__Written instruction__. Format every line of the rows below as a Markdown table with two columns, Number and Line. Give each line its own running number, and leave out blank lines.

__Data entries__.
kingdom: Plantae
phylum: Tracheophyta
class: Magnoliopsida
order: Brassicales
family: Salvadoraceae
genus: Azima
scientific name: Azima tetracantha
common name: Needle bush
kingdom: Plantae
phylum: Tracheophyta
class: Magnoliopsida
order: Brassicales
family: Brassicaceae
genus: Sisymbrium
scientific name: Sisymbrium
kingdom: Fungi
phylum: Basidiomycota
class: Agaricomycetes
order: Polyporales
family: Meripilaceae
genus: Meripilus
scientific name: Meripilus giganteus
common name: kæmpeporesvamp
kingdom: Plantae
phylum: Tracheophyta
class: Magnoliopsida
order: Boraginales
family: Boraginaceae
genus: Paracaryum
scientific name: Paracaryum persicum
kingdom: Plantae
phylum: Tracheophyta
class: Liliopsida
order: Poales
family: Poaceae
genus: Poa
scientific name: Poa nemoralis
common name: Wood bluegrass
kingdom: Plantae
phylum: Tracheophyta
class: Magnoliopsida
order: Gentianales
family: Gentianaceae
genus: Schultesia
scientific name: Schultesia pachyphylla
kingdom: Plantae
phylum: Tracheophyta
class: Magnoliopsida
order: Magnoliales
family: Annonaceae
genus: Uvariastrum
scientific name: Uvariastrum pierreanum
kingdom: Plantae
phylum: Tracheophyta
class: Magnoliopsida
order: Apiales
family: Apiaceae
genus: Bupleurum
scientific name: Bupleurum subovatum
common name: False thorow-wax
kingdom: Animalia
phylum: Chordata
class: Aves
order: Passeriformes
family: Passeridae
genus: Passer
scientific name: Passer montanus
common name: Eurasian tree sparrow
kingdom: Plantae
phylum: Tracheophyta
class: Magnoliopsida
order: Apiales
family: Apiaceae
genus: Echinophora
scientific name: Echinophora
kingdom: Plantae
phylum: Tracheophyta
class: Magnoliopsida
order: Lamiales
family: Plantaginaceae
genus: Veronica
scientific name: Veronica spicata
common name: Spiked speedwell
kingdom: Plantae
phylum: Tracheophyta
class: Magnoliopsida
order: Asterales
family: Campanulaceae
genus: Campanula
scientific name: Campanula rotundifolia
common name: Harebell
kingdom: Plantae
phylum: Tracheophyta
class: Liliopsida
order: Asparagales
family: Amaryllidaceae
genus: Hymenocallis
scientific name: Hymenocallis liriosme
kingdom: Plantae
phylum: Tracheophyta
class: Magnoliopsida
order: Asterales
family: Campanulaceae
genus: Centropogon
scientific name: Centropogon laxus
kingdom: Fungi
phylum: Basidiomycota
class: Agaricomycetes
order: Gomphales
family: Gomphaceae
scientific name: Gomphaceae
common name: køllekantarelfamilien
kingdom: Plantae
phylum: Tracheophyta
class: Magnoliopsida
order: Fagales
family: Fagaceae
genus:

__The output__.
| Number | Line |
|---|---|
| 1 | kingdom: Plantae |
| 2 | phylum: Tracheophyta |
| 3 | class: Magnoliopsida |
| 4 | order: Brassicales |
| 5 | family: Salvadoraceae |
| 6 | genus: Azima |
| 7 | scientific name: Azima tetracantha |
| 8 | common name: Needle bush |
| 9 | kingdom: Plantae |
| 10 | phylum: Tracheophyta |
| 11 | class: Magnoliopsida |
| 12 | order: Brassicales |
| 13 | family: Brassicaceae |
| 14 | genus: Sisymbrium |
| 15 | scientific name: Sisymbrium |
| 16 | kingdom: Fungi |
| 17 | phylum: Basidiomycota |
| 18 | class: Agaricomycetes |
| 19 | order: Polyporales |
| 20 | family: Meripilaceae |
| 21 | genus: Meripilus |
| 22 | scientific name: Meripilus giganteus |
| 23 | common name: kæmpeporesvamp |
| 24 | kingdom: Plantae |
| 25 | phylum: Tracheophyta |
| 26 | class: Magnoliopsida |
| 27 | order: Boraginales |
| 28 | family: Boraginaceae |
| 29 | genus: Paracaryum |
| 30 | scientific name: Paracaryum persicum |
| 31 | kingdom: Plantae |
| 32 | phylum: Tracheophyta |
| 33 | class: Liliopsida |
| 34 | order: Poales |
| 35 | family: Poaceae |
| 36 | genus: Poa |
| 37 | scientific name: Poa nemoralis |
| 38 | common name: Wood bluegrass |
| 39 | kingdom: Plantae |
| 40 | phylum: Tracheophyta |
| 41 | class: Magnoliopsida |
| 42 | order: Gentianales |
| 43 | family: Gentianaceae |
| 44 | genus: Schultesia |
| 45 | scientific name: Schultesia pachyphylla |
| 46 | kingdom: Plantae |
| 47 | phylum: Tracheophyta |
| 48 | class: Magnoliopsida |
| 49 | order: Magnoliales |
| 50 | family: Annonaceae |
| 51 | genus: Uvariastrum |
| 52 | scientific name: Uvariastrum pierreanum |
| 53 | kingdom: Plantae |
| 54 | phylum: Tracheophyta |
| 55 | class: Magnoliopsida |
| 56 | order: Apiales |
| 57 | family: Apiaceae |
| 58 | genus: Bupleurum |
| 59 | scientific name: Bupleurum subovatum |
| 60 | common name: False thorow-wax |
| 61 | kingdom: Animalia |
| 62 | phylum: Chordata |
| 63 | class: Aves |
| 64 | order: Passeriformes |
| 65 | family: Passeridae |
| 66 | genus: Passer |
| 67 | scientific name: Passer montanus |
| 68 | common name: Eurasian tree sparrow |
| 69 | kingdom: Plantae |
| 70 | phylum: Tracheophyta |
| 71 | class: Magnoliopsida |
| 72 | order: Apiales |
| 73 | family: Apiaceae |
| 74 | genus: Echinophora |
| 75 | scientific name: Echinophora |
| 76 | kingdom: Plantae |
| 77 | phylum: Tracheophyta |
| 78 | class: Magnoliopsida |
| 79 | order: Lamiales |
| 80 | family: Plantaginaceae |
| 81 | genus: Veronica |
| 82 | scientific name: Veronica spicata |
| 83 | common name: Spiked speedwell |
| 84 | kingdom: Plantae |
| 85 | phylum: Tracheophyta |
| 86 | class: Magnoliopsida |
| 87 | order: Asterales |
| 88 | family: Campanulaceae |
| 89 | genus: Campanula |
| 90 | scientific name: Campanula rotundifolia |
| 91 | common name: Harebell |
| 92 | kingdom: Plantae |
| 93 | phylum: Tracheophyta |
| 94 | class: Liliopsida |
| 95 | order: Asparagales |
| 96 | family: Amaryllidaceae |
| 97 | genus: Hymenocallis |
| 98 | scientific name: Hymenocallis liriosme |
| 99 | kingdom: Plantae |
| 100 | phylum: Tracheophyta |
| 101 | class: Magnoliopsida |
| 102 | order: Asterales |
| 103 | family: Campanulaceae |
| 104 | genus: Centropogon |
| 105 | scientific name: Centropogon laxus |
| 106 | kingdom: Fungi |
| 107 | phylum: Basidiomycota |
| 108 | class: Agaricomycetes |
| 109 | order: Gomphales |
| 110 | family: Gomphaceae |
| 111 | scientific name: Gomphaceae |
| 112 | common name: køllekantarelfamilien |
| 113 | kingdom: Plantae |
| 114 | phylum: Tracheophyta |
| 115 | class: Magnoliopsida |
| 116 | order: Fagales |
| 117 | family: Fagaceae |
| 118 | genus: |